(Saved entries)
▬▬▬▬▬▬▬▬▬▬

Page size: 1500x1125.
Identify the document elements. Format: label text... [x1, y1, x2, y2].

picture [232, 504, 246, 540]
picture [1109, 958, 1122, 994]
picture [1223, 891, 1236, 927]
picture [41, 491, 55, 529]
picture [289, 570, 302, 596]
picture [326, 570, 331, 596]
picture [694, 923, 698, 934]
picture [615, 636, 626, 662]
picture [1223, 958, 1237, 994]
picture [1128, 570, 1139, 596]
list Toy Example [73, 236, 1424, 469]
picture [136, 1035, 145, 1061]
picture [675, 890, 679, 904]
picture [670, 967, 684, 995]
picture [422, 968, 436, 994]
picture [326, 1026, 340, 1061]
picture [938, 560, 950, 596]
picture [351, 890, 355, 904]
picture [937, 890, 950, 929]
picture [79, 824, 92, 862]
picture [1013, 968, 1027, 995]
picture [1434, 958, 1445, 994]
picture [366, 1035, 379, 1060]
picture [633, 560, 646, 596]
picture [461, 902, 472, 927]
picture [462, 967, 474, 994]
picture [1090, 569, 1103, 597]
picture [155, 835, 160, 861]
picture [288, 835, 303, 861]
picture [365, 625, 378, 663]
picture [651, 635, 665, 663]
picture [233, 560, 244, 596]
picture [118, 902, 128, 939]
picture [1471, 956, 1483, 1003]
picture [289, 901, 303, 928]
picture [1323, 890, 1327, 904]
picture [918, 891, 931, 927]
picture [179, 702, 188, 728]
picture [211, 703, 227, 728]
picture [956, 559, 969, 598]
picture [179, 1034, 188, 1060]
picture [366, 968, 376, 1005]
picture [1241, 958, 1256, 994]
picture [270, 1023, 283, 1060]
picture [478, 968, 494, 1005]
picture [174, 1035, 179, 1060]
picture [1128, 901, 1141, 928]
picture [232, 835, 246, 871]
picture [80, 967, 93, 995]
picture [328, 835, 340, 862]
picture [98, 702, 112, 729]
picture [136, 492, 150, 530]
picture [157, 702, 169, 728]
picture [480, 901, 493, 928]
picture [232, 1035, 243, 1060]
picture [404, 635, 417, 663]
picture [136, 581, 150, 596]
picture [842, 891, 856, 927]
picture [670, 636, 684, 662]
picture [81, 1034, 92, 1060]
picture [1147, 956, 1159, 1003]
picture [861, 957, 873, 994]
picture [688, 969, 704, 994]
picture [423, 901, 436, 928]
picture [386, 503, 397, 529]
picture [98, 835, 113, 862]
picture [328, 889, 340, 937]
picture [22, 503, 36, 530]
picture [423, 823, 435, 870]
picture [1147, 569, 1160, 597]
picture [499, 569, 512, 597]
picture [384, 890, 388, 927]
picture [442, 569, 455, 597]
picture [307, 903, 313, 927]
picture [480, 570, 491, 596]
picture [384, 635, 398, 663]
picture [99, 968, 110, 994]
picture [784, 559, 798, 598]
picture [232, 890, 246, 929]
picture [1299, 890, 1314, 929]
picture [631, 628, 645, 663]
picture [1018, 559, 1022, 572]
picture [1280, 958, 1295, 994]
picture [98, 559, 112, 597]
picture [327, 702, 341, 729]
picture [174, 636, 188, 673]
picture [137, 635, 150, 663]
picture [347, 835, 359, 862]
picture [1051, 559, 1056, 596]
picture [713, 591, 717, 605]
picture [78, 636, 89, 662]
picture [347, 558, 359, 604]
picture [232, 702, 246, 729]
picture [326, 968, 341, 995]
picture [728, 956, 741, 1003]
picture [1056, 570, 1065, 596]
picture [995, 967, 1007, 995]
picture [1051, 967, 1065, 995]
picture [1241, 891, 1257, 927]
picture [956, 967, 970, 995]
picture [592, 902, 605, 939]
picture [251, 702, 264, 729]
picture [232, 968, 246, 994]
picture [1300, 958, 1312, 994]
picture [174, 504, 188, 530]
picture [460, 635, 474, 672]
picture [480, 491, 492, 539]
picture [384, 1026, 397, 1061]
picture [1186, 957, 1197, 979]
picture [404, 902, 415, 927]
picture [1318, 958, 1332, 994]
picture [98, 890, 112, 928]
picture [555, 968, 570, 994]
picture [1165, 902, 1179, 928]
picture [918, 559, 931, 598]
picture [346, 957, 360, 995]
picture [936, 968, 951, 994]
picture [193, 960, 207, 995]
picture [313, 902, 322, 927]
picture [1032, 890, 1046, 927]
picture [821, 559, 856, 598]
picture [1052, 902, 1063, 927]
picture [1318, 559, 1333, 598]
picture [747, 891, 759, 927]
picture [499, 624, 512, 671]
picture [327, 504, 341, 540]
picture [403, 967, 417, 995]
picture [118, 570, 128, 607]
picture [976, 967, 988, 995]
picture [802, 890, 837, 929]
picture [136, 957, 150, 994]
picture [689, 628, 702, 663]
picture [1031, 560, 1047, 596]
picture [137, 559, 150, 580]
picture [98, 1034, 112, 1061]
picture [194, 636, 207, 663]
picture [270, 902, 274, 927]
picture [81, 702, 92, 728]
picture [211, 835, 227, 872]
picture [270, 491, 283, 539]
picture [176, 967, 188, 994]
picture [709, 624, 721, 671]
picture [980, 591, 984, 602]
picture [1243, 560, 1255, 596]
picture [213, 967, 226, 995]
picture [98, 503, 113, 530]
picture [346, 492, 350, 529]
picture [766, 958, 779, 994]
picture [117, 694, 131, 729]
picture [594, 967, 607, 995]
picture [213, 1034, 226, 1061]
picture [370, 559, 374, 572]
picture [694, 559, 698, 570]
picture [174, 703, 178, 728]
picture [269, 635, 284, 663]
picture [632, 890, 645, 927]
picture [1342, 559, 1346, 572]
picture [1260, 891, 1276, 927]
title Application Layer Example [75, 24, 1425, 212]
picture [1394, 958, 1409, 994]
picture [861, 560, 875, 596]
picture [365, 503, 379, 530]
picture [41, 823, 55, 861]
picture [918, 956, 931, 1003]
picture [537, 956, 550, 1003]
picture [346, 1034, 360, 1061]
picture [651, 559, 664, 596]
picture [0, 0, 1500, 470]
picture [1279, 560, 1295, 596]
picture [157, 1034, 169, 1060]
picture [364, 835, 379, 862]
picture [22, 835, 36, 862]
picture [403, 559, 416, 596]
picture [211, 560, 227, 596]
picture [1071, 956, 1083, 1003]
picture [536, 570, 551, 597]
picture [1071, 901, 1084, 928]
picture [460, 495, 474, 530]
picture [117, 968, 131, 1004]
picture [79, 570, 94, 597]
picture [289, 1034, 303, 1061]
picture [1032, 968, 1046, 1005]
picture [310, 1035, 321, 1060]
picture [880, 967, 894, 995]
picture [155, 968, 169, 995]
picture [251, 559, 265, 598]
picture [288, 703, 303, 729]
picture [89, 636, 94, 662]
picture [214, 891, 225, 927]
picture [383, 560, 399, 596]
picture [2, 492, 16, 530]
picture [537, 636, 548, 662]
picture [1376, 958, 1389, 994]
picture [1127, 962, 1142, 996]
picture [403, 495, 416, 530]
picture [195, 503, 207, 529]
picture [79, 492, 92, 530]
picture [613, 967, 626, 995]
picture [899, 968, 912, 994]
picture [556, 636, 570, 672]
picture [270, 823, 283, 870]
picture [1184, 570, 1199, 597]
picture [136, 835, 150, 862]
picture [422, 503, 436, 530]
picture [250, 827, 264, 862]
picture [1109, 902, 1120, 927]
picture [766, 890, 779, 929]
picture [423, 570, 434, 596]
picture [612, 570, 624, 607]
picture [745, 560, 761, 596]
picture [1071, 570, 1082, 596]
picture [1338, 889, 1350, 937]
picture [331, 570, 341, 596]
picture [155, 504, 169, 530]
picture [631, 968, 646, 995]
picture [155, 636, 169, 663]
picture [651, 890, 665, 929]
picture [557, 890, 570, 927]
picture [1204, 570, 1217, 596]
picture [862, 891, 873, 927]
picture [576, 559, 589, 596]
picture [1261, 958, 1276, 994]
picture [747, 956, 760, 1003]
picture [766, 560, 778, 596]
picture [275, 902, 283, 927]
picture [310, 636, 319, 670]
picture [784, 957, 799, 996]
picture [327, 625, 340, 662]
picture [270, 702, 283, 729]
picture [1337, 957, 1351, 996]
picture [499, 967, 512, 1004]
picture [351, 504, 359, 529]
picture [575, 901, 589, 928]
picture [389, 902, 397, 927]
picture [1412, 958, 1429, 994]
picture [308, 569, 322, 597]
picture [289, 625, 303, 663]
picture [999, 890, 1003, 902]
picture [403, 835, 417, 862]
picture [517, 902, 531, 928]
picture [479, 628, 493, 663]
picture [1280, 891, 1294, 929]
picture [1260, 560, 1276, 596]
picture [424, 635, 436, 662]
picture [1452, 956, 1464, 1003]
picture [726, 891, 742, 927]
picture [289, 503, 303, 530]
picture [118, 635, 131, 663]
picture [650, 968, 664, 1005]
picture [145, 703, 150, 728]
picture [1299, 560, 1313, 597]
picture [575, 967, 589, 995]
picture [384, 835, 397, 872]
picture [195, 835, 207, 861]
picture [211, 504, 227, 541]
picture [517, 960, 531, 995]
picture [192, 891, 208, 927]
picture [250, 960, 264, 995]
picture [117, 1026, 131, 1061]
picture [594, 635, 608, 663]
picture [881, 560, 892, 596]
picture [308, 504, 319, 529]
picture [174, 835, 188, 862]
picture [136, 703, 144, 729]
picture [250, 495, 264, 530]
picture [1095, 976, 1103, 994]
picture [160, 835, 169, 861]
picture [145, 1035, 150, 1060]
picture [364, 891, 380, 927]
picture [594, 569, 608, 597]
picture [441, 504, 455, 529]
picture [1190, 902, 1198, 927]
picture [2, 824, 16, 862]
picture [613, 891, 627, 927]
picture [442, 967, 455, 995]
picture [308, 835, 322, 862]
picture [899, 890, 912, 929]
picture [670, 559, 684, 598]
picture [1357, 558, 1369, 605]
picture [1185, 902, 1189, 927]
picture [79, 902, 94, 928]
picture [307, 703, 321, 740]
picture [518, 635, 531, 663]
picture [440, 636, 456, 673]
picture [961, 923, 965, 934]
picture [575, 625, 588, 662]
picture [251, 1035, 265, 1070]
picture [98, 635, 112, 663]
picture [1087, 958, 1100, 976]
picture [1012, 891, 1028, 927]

▬▬▬▬▬▬▬▬▬▬

Show every line above in which the word "Example" appears.

list Toy Example [73, 236, 1424, 469]
title Application Layer Example [75, 24, 1425, 212]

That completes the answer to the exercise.